Signal an die arabische Welt

Ingrid Steiner-Gashi

Ingrid Steiner-Gashi

Umso bedeutsamer ist die Wahl und umso größer die Hoffnung, dass diese Entscheidung auch Signalwirkung hat.

von Mag. Ingrid Steiner-Gashi

über den Friedensnobelpreis

Entscheidungen des Friedensnobelpreis-Komitees haben Tendenz zu überraschen – so auch heuer mit dem Beschluss, das "Tunesische Dialog-Quartett" auszuzeichnen. Tunesien? Von dem Land, in dem im Dezember 2010 der Arabische Frühling seinen Ursprung nahm, hörte man mit Ausnahme verheerender Attentate so gut wie nichts mehr. Während aus der großräumigen Nachbarschaft des kleinen nordafrikanischen Staates von Libyen bis Syrien nahezu nur mehr Horrornachrichten zu vermelden sind.

Umso bedeutsamer ist die Wahl des Nobelpreis-Komitees und umso größer die Hoffnung, dass diese Entscheidung auch Signalwirkung haben soll.

Tunesien hat es – mit Mühen – geschafft, sich inmitten dieses Meeres aus Gewalt, Krieg und Chaos über Wasser zu halten. Mehr noch: Tunesien ist ein demokratischer Vorreiter in der arabischen Welt. Es hat seit eineinhalb Jahren eine Verfassung, die punkto religiöser und politischer Freiheiten und Frauenrechten in der arabischen Welt ihresgleichen sucht. Und auch die Islamisten Tunesiens haben bewiesen, dass sie in der Lage sind, politische zu kooperieren.

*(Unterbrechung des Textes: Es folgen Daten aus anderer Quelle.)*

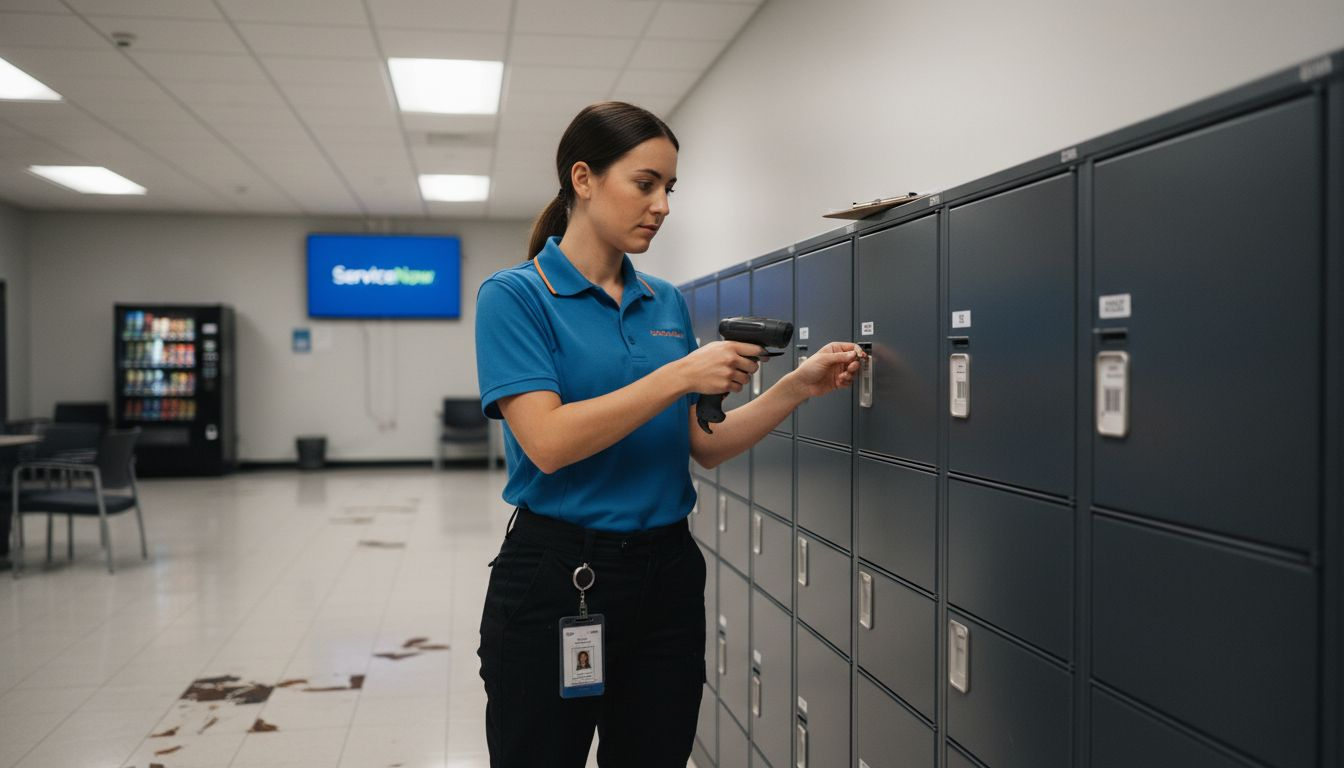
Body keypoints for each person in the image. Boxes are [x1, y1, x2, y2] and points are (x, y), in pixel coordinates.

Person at [474, 101, 865, 768]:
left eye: (669, 189)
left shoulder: (664, 302)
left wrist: (797, 386)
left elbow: (704, 445)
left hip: (666, 577)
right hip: (559, 575)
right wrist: (680, 373)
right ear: (583, 178)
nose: (661, 205)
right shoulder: (515, 297)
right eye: (645, 183)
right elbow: (547, 441)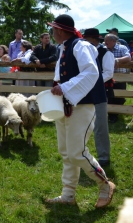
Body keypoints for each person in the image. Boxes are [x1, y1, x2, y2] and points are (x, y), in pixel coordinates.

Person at [46, 14, 115, 208]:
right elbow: (61, 76)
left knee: (77, 153)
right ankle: (68, 195)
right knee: (66, 152)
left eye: (53, 29)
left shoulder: (81, 46)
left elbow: (91, 72)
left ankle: (105, 184)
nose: (52, 33)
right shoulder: (64, 48)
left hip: (82, 105)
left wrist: (66, 87)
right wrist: (57, 89)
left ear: (60, 30)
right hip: (65, 105)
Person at [83, 28, 113, 167]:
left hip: (99, 91)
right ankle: (81, 153)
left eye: (86, 40)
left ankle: (104, 156)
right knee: (82, 124)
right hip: (84, 92)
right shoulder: (83, 53)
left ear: (94, 40)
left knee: (100, 125)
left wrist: (92, 80)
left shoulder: (106, 53)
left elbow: (108, 73)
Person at [104, 33, 131, 123]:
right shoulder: (103, 48)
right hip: (108, 77)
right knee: (109, 96)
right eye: (105, 40)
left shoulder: (122, 48)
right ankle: (112, 116)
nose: (105, 42)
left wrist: (116, 60)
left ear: (113, 41)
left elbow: (128, 57)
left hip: (120, 77)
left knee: (119, 96)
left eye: (107, 40)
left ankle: (115, 113)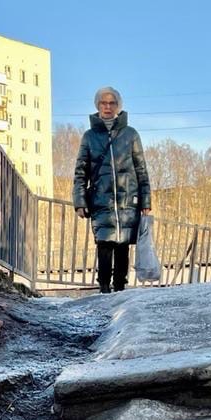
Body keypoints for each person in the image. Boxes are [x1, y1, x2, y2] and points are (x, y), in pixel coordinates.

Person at [72, 87, 151, 293]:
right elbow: (81, 171)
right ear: (97, 106)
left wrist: (146, 201)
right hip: (101, 199)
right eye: (103, 103)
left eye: (112, 103)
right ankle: (104, 287)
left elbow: (141, 169)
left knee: (123, 244)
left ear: (118, 106)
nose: (107, 107)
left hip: (127, 199)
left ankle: (120, 288)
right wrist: (80, 202)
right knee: (105, 243)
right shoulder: (89, 137)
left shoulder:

Möglich wurde dies, inmitten einer stark polarisierten Gesellschaft, auch durch einen nationalen Dialogprozess. Eine Art sozialpartnerschaftlicher Verhandlungsmarathon, zu dem sich vier wichtigsten Organisationen des Landes zusammenfanden: Das nun ausgezeichnete "Nationale Dialog-Quartett" – bestehend aus Vertretern des Gewerkschaftsverbandes, des Arbeitgeberverbandes, der Menschenrechtsliga und der Anwaltskammer. Ihr Bemühen, ihre Kompromissbereitschaft und und ihre Entschlossenheit, einen friedlichen Weg des Dialogs zu finden war nach Meinung des Nobelpreiskomitees maßgeblich für den Erfolg Tunesiens. Und diese Errungenschaften, so die Argumentation in Oslo, mögen Signal und Vorbild dafür sein, dass ein friedlicher Übergang in Richtung Demokratie auch in der arabischen Welt nicht unmöglich ist.